Makes you homesick to read ’em, what? Let’s come in and have a drink before the ice all goes. Old Lackersteen’s been fairly bathing in it. Half pickled already.’

They went in, Westfield remarking in his gloomy voice, ‘Lead on, Macduff.’ Inside, the Club was a teak-walled place smelling of earth-oil, and consisting of only four rooms, one of which contained a forlorn ‘library’ of five hundred mildewed novels, and another an old and mangy billiard-table–this, however, seldom used, for during most of the year hordes of flying beetles came buzzing round the lamps and littered themselves over the cloth. There were also a card-room and a ‘lounge’ which looked towards the river, over a wide veranda; but at this time of day all the verandas were curtained with green bamboo chicks. The lounge was an unhomelike room, with coconut matting on the floor, and wicker chairs and tables which were littered with shiny illustrated papers. For ornament there were a number of ‘Bonzo’ pictures, and the dusty skulls of sambhur. A punkah, lazily flapping, shook dust into the tepid air.

There were three men in the room. Under the punkah a florid, fine-looking, slightly bloated man of forty was sprawling across the table with his head in his hands, groaning in pain. This was Mr Lackersteen, the local manager of a timber firm. He had been badly drunk the night before, and he was suffering for it. Ellis, local manager of yet another company, was standing before the notice-board studying some notice with a look of bitter concentration. He was a tiny wiry-haired fellow with a pale sharp-featured face and restless movements. Maxwell, the acting Divisional Forest Officer, was lying in one of the long chairs reading the Field, and invisible except for two large-boned legs and thick downy forearms.

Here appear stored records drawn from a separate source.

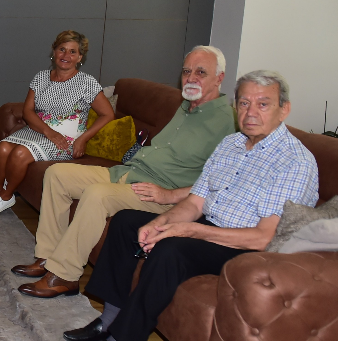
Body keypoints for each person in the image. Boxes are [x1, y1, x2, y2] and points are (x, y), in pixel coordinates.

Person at [66, 70, 318, 341]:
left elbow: (263, 237)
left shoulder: (294, 162)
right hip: (210, 226)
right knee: (126, 221)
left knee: (171, 250)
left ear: (284, 109)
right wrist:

‘Look at this naughty old man,’ said Westfield, taking Mr Lackersteen half affectionately by the shoulders and shaking him. ‘Example to the young, what? There but for the grace of God and all that. Gives you an idea what you’ll be like at forty.’

Mr Lackersteen gave a groan which sounded like ‘brandy’.

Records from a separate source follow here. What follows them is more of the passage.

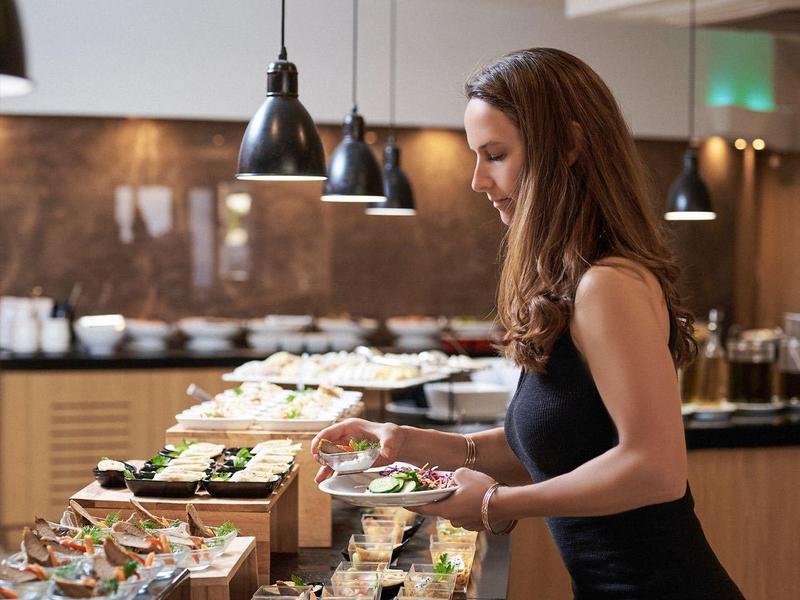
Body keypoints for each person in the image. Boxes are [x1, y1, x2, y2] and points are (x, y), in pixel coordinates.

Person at [312, 48, 744, 599]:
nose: (477, 180)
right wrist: (405, 443)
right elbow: (552, 447)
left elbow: (655, 470)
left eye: (495, 155)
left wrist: (496, 504)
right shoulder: (574, 280)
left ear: (568, 146)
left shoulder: (607, 285)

‘Poor old chap,’ said Westfield; ‘regular martyr to booze, eh? Look at it oozing out of his pores. Reminds me of the old colonel who used to sleep without a mosquito net. They asked his servant why and the servant said: “At night, master too drunk to notice mosquitoes; in the morning, mosquitoes too drunk to notice master.” Look at him–boozed last night and then asking for more. Got a little niece coming to stay with him, too. Due tonight, isn’t she, Lackersteen?’

‘Oh, leave that drunken sot alone,’ said Ellis without turning round. He had a spiteful Cockney voice. Mr Lackersteen groaned again, ‘——the niece! Get me some brandy, for Christ’s sake.’

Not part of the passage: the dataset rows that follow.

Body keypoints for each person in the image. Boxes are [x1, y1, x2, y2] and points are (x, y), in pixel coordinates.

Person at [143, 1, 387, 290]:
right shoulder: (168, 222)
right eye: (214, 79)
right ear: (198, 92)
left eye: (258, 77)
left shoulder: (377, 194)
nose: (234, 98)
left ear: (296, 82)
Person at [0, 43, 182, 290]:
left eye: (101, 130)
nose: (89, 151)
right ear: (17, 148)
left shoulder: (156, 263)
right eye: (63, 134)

‘Good education for the niece, eh? Seeing uncle under the table seven times a week.——Hey, butler! Bringing brandy for Lackersteen master!’

The butler, a dark stout Dravidian with liquid yellow-irised eyes like those of a dog, brought the brandy on a brass tray. Flory and Westfield ordered gin. Mr Lackersteen swallowed a few spoonfuls of brandy and sat back in his chair, groaning in a more resigned way. He had a beefy, ingenuous face, with a toothbrush moustache. He was really a very simple-minded man, with no ambitions beyond having what he called ‘a good time’. His wife governed him by the only possible method, namely, by never letting him out of her sight for more than an hour or two. Only once, a year after they were married, she had left him for a fortnight, and had returned unexpectedly a day before her time, to find Mr Lackersteen, drunk, supported on either side by a naked Burmese girl, while a third up-ended a whisky bottle into his mouth. Since then she had watched him, as he used to complain, ‘like a cat over a bloody mousehole’. However, he managed to enjoy quite a number of ‘good times’, though they were usually rather hurried ones.

‘My Christ, what a head I’ve got on me this morning,’ he said. ‘Call that butler again, Westfield.